-- Extracted data --
┄┄┄┄┄┄

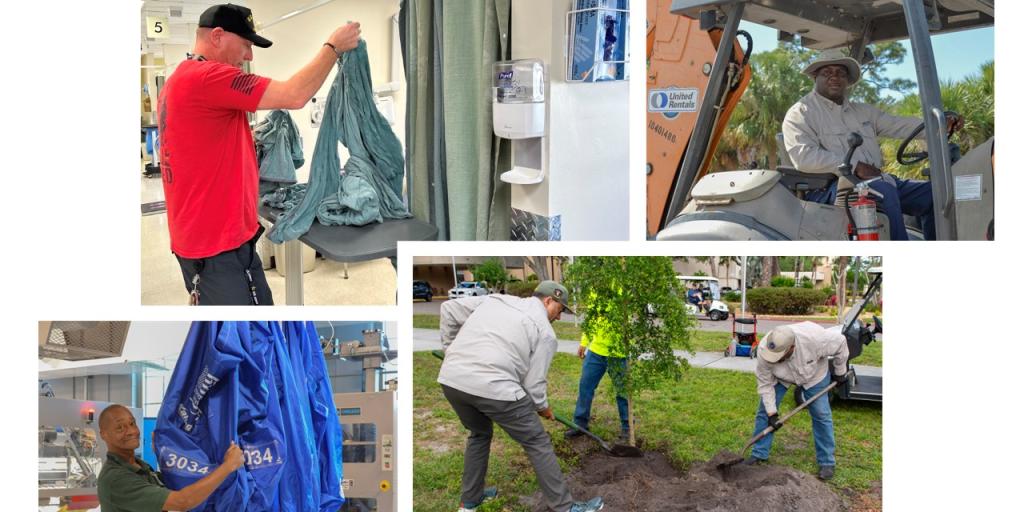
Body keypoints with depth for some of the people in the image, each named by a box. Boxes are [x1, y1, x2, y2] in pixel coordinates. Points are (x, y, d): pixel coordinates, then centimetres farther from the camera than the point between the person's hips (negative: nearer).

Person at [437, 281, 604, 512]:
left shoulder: (496, 299, 20)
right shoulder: (546, 332, 6)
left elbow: (449, 309, 18)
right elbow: (534, 383, 4)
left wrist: (450, 348, 27)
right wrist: (543, 408, 23)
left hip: (450, 380, 6)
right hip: (494, 388, -6)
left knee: (479, 433, 32)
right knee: (538, 443, 11)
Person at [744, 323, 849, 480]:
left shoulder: (815, 338, -44)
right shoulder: (764, 351, -38)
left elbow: (840, 343, -22)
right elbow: (765, 383, -23)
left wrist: (839, 371, -10)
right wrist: (772, 413, -22)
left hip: (813, 374, -1)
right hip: (779, 377, 1)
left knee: (821, 415, -2)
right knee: (764, 412, -2)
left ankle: (827, 461, 11)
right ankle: (759, 455, 11)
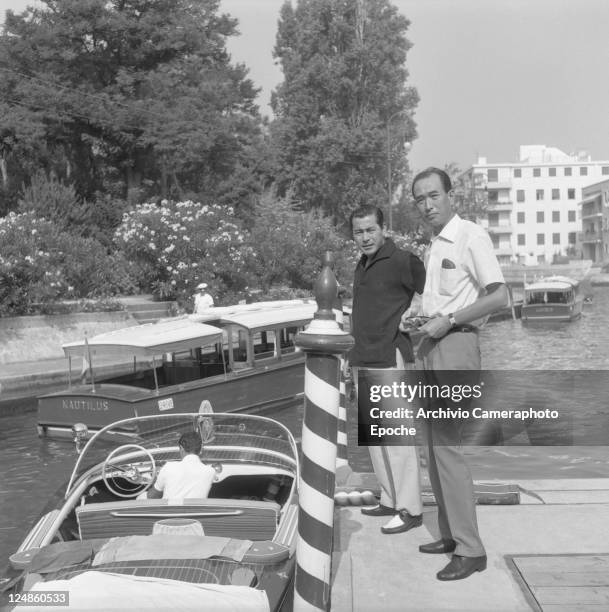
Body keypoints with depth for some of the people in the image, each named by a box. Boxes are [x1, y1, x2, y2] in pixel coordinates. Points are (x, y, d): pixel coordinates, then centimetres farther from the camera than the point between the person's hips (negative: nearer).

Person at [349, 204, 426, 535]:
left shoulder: (402, 261, -9)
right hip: (363, 362, 9)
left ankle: (410, 509, 1)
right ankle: (390, 500, 24)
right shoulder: (362, 266, 17)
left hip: (390, 360, -9)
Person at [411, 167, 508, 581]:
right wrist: (418, 316, 10)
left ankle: (471, 550, -6)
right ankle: (451, 535, 21)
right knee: (436, 445, 11)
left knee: (447, 445, -12)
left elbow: (499, 296, -16)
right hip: (431, 346, 9)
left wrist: (448, 320, -17)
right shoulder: (434, 245, 17)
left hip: (455, 345, -9)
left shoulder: (471, 236, -9)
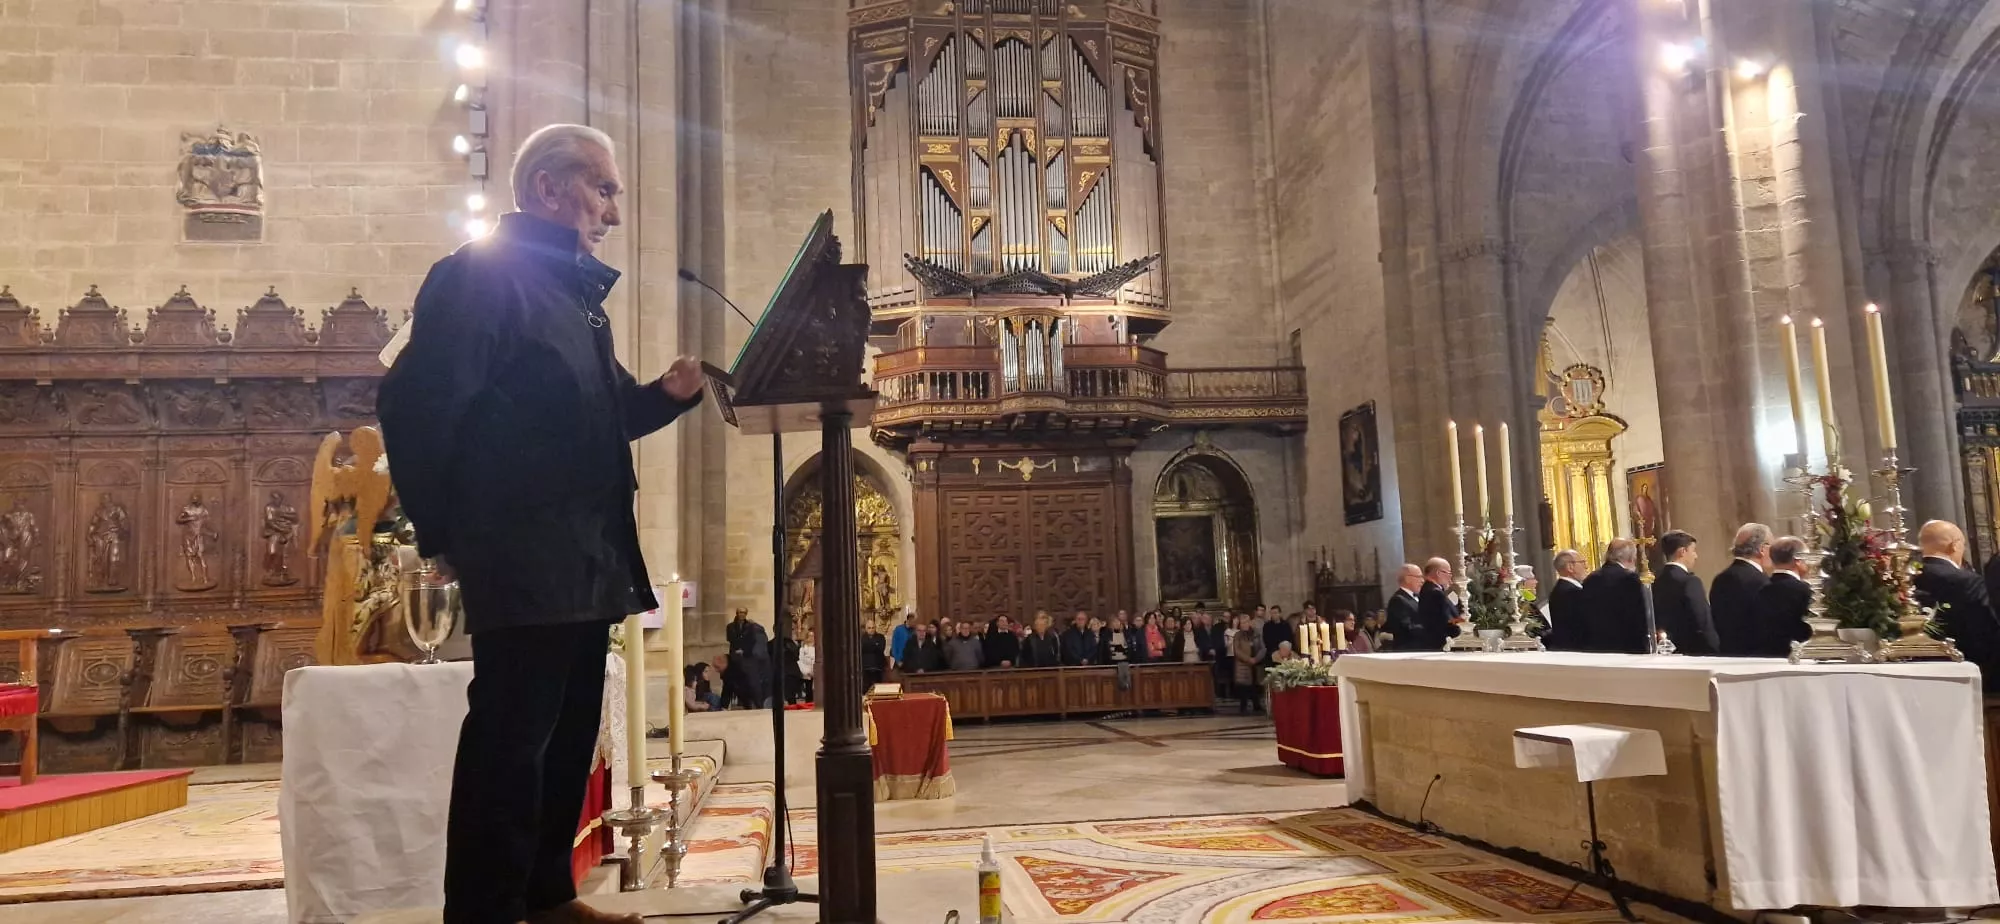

┄┄┄┄┄┄

-- Description of the task --
Write out the items from the line containing "left elbow: (449, 309, 18)" through the end of the items, including both ends, and leave the pictures out of your answer.

-- Task answer --
left elbow: (449, 309, 18)
right elbow: (534, 383, 4)
left wrist: (450, 348, 27)
right wrist: (543, 408, 23)
left hip: (450, 380, 6)
right hip: (494, 388, -6)
left knee: (479, 433, 32)
right knee: (538, 443, 11)
Person at [744, 323, 849, 480]:
left shoulder: (815, 338, -44)
right shoulder: (764, 351, -38)
left elbow: (840, 343, -22)
right elbow: (765, 383, -23)
left wrist: (839, 371, -10)
right wrist: (772, 413, -22)
left hip: (813, 374, -1)
right hip: (779, 377, 1)
left knee: (821, 415, -2)
right knee: (764, 412, -2)
left ankle: (827, 461, 11)
right ankle: (759, 455, 11)
Body keypoints with depth for some of the people in the image, each named by a box. Boxes are [x1, y1, x2, y2] in pixel coordinates. Points are (x, y, d): pixel coordinates, then centimetres farther from the camera than the point between the person's hips (negative: nearer).

Person at [349, 204, 426, 535]:
left shoulder: (402, 261, -9)
right hip: (363, 362, 9)
left ankle: (410, 509, 1)
right ankle: (390, 500, 24)
right shoulder: (362, 266, 17)
left hip: (390, 360, -9)
Person at [411, 167, 508, 581]:
right wrist: (418, 316, 10)
left ankle: (471, 550, -6)
right ankle: (451, 535, 21)
right knee: (436, 445, 11)
left knee: (447, 445, -12)
left elbow: (499, 296, -16)
right hip: (431, 346, 9)
left wrist: (448, 320, -17)
right shoulder: (434, 245, 17)
left hip: (455, 345, -9)
left shoulder: (471, 236, -9)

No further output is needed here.